Не зря меня кличут Грех.
Я очнулся в ванной. С бритвой в руке. Под ухом короткими гудками пикала телефонная трубка. Не помню, сколько пролежал в беспамятстве на кафельном полу…
Преодолев лестничные ступени, я звоню в дверь родительской квартиры. Мать открывает, одетая в синий махровый халат. Мы смотрим друг другу в глаза. В то, что должно быть ими. По лицу текут слёзы.
Её волосы уложены в элегантную причёску. Щёки нарумянены. Глаза подведены. Она готовилась к моему приходу. И в этой подготовке ещё явственнее чувствуется близящаяся смерть.

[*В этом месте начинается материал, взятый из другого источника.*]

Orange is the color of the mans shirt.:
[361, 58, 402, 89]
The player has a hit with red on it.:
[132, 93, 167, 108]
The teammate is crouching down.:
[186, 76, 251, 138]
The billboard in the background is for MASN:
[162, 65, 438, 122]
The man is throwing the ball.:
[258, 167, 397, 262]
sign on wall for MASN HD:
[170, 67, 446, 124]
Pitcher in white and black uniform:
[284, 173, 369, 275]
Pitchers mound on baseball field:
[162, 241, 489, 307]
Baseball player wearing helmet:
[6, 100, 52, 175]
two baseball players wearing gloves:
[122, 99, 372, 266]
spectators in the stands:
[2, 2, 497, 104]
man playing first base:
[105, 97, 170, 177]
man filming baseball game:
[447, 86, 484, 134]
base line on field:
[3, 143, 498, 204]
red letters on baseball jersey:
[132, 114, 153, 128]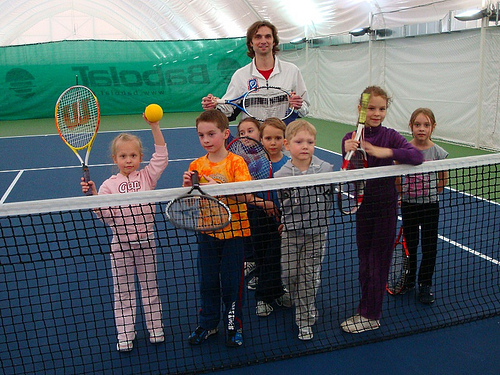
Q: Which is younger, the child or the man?
A: The child is younger than the man.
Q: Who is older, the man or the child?
A: The man is older than the child.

Сейчас, стоя перед рыдающей матерью, я могу изменить лишь одно — выражение её глаз. Просто скажи нечто светлое, просто скажи.
Если твои действия — гвозди в гроб, пусть слова станут розами на надгробии.
И я говорю:
— Мама, я люблю тебя!
Как же обидно и тошно быть бессильным описать, обрисовать, дабы проговорить и избавиться, весь ужас происходящего, которое проносится перед моими глазами миражом рыбы, которой нет названия, нет описания, но есть только её кости, что застревают в горле, причиняя чудовищную боль.
Мать бросается в мои объятия. Наши сжавшиеся от ужаса тела соприкасаются. Я обнимаю её и сползаю вниз, орошая синий халат слезами. Мать пятится назад, таща меня за собой, как мелкую собачку, назойливо повисшую на ноге. Я вытираю собою пол, и в этот миг мне больше всего хочется собрать все инфекции, чтобы ни одна из них не досталась матери. Бессвязные обрывки мозаики того страшного дня.